# Framing a carport over turn around



## Luke0927 (Aug 13, 2012)

I've got a 20' wide turn around out from the garage...need to double check the length but would be roughly at 22x20 or so covered area.  I was thinking set the post 1 to 2' out from the side of the concrete where I could rock them partial or case them out.

What would be my best way in framing it up.  3 6x6 down the sides with 2x10 band on top (good enough, maybe double it?), 2x6 rafters 16" OC (or same $ and 24 be OK?) braced well roof would be 6-8/12 haven't decided.  I wouldn't need joist all the way across would I maybe at just the post as I would run a brace from each rafter to its opposite, then a knee board up almost like a truss. 

Also how high do you think I should make the opening 8'?

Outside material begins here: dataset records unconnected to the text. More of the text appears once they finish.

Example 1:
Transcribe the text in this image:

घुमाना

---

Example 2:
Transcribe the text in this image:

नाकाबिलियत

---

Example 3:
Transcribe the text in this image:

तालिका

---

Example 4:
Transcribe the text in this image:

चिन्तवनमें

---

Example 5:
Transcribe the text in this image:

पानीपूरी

I really like the looks of the nice ones made with the beams in the layout of a truss but don't really have the money for that, It will be left open on the side and shingled to match the house, probably hardi and paint the end gables. Will be doing it when weather cools off a little so let me know any good ideas or suggestions.

Thanks


----------



## Firescooby (Aug 13, 2012)

Luke0927 said:


> I've got a 20' wide turn around out from the garage...need to double check the length but would be roughly at 22x20 or so covered area.  I was thinking set the post 1 to 2' out from the side of the concrete where I could rock them partial or case them out.
> 
> What would be my best way in framing it up.  3 6x6 down the sides with 2x10 band on top (good enough, maybe double it?), 2x6 rafters 16" OC (or same $ and 24 be OK?) braced well roof would be 6-8/12 haven't decided.  I wouldn't need joist all the way across would I maybe at just the post as I would run a brace from each rafter to its opposite.
> 
> ...



I'd like to know also.

I want to do something similar for my camper. Mine would need to be about 40' long, 10-12' wide, and 13' clearance.

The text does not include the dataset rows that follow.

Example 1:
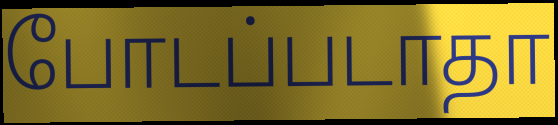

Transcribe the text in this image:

போடப்படாதா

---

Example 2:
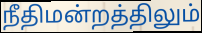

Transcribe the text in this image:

நீதிமன்றத்திலும்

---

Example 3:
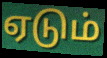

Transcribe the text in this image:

ஏடும்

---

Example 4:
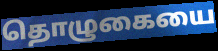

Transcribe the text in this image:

தொழுகையை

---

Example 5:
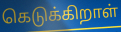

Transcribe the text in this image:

கெடுக்கிறாள்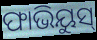
ଫାଭିୟୁସ୍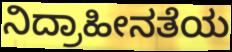
ನಿದ್ರಾಹೀನತೆಯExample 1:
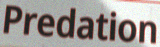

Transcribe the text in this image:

Metal building this size is about $3500, wondering how much something like this would cost.


----------



## Luke0927 (Aug 13, 2012)

I haven't priced any lumber out yet, but if you did the labor yourself would be a whole lot less, especially if you plan it out where you don't waste material, can use full sheets of plywood etc...Also if it something you don't mind using ruff cut lumber from the saw mill you could save some good money if you have one close by.


----------



## XIronheadX (Aug 13, 2012)

From what it sounds like. If you are spanning 20 to 22 ft. You need either a beam for a ridge or a beam in the middle to help brace the roof. Otherwise it's going to want to spread at the outsides in the middle. Beam the ridge and use 2x8 rafters, or beam in the ceiling with bracing every 4 ft on a double runner under 2x6 rafters. Bracing horizontal from rafter to rafter is just a wind beam aka collar tie. The rafters themself will sag with the weight of asphalt shingles. Probably find a deal on some trusses over craigslist or something. That would save you money. If you go over 16"oc you will have to go to a thicker plywood. (35 years framing exp.)


----------



## safebuilder (Aug 13, 2012)

Steel for clear span...not as expensive as you would tend to believe.


----------



## Luke0927 (Aug 13, 2012)

Yes I would do a ridge beam with rafters.  What would be best 2x10 or 2x12? Would probably notch in my band around the top too.  stick rafters braced that should be pretty solid right at 16 in oc Ill keep an eye out for trusses looking to do this end of next month or so, so have some time to plan it.  I was just thinking stick framing since I have a connection for lumber.


----------



## harryrichdawg (Aug 13, 2012)

I would not try to span 22 feet without a center post unless I was using steel.  I would build a double carport (2 11' wide slips).  I'd use 6x6 posts, 2x10 joists, and 2x8 rafters on 16" centers.  It won't be cheap.


----------



## XIronheadX (Aug 14, 2012)

Luke0927 said:


> Yes I would do a ridge beam with rafters.  What would be best 2x10 or 2x12? Would probably notch in my band around the top too.  stick rafters braced that should be pretty solid right at 16 in oc Ill keep an eye out for trusses looking to do this end of next month or so, so have some time to plan it.  I was just thinking stick framing since I have a connection for lumber.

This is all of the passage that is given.